Notes de Prod. : Courir avec des ciseaux

    en DVD le 19 Septembre 2007

Note d'intention du réalisateur Augusten Burroughs

« Depuis le premier jour, Ryan Murphy m’a impliqué dans la création du film. On m’avait mis en garde, on m’avait dit : « Une fois que tu as vendu les droits de ton livre, tu n’as plus ton mot à dire. » Et moi je me suis dit : « Très bien, allez-y, prenez-le, et faites-en quelque chose de bien. Et appelez-moi quand il faudra que j’achète un smoking. »

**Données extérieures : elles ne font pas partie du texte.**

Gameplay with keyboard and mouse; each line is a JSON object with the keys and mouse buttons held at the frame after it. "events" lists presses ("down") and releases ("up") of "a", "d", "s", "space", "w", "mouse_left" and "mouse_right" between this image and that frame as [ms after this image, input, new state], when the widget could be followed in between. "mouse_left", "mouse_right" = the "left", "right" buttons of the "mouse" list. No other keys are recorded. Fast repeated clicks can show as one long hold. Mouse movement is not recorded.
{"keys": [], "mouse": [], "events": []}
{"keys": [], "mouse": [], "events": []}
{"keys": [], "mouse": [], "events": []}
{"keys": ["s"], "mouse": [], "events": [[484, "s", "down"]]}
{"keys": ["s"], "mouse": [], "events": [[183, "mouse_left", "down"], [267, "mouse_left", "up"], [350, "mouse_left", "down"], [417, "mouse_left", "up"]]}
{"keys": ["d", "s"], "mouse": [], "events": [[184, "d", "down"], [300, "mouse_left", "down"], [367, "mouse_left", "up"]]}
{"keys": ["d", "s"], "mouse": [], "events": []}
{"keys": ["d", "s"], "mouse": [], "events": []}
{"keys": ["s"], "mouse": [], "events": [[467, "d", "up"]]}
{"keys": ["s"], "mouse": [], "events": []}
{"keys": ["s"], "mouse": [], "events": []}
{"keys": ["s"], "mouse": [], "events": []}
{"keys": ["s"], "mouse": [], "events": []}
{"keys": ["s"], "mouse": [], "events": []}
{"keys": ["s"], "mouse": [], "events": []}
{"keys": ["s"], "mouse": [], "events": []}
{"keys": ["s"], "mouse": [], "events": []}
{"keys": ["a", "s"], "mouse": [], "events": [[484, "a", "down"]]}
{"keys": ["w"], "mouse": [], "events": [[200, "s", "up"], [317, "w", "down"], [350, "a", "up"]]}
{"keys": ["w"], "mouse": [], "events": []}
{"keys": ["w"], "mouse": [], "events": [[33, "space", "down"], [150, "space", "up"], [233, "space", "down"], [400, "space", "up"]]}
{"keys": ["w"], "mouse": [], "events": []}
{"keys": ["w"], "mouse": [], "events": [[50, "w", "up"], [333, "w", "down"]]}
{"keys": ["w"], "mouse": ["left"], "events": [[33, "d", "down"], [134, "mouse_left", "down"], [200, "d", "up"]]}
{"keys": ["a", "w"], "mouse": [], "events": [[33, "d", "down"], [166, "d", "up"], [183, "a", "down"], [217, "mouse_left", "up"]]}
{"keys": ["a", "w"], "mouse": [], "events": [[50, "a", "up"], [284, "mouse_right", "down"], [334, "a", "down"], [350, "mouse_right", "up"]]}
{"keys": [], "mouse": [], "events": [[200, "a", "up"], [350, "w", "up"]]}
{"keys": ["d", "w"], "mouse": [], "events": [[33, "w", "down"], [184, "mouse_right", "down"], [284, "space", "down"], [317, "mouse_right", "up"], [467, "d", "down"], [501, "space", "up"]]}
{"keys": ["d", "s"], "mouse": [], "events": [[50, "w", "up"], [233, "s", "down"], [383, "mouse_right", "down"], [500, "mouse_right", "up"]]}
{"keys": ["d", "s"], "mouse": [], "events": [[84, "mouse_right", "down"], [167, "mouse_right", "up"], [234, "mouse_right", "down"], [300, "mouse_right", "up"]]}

« Je n’ai jamais eu le sentiment que quelqu’un m’avait pris l’histoire de ma vie et s’était enfui avec. J’ai toujours senti que Ryan voulait non seulement faire un bon film, mais faire un film qui serait à mes yeux un reflet honnête de ce que j’ai vécu. Je n’ai jamais su à quoi m’attendre dans la vie, d’une minute à l’autre.

« Je sais que certaines personnes, en voyant ce film, se diront que c’est déprimant, que j’ai eu une vie horrible, et elles se demanderont comment j’ai pu survivre. Mais j’ai survécu. Et j’ai même écrit un livre qui a été un best-seller, et qui est à présent un film.

« Alors, quand vous y réfléchissez une minute, vous réalisez que mon histoire a la plus heureuse des fins. Oui, ce fut une enfance difficile. Et oui, j’ai vécu beaucoup de choses qui sortent de la norme. Mais je n’ai jamais perdu l’espoir. Je n’ai jamais cessé de croire que demain pouvait être meilleur qu’aujourd’hui. Pas une seule seconde, je n’ai cessé de penser que tout cela pouvait bien finir.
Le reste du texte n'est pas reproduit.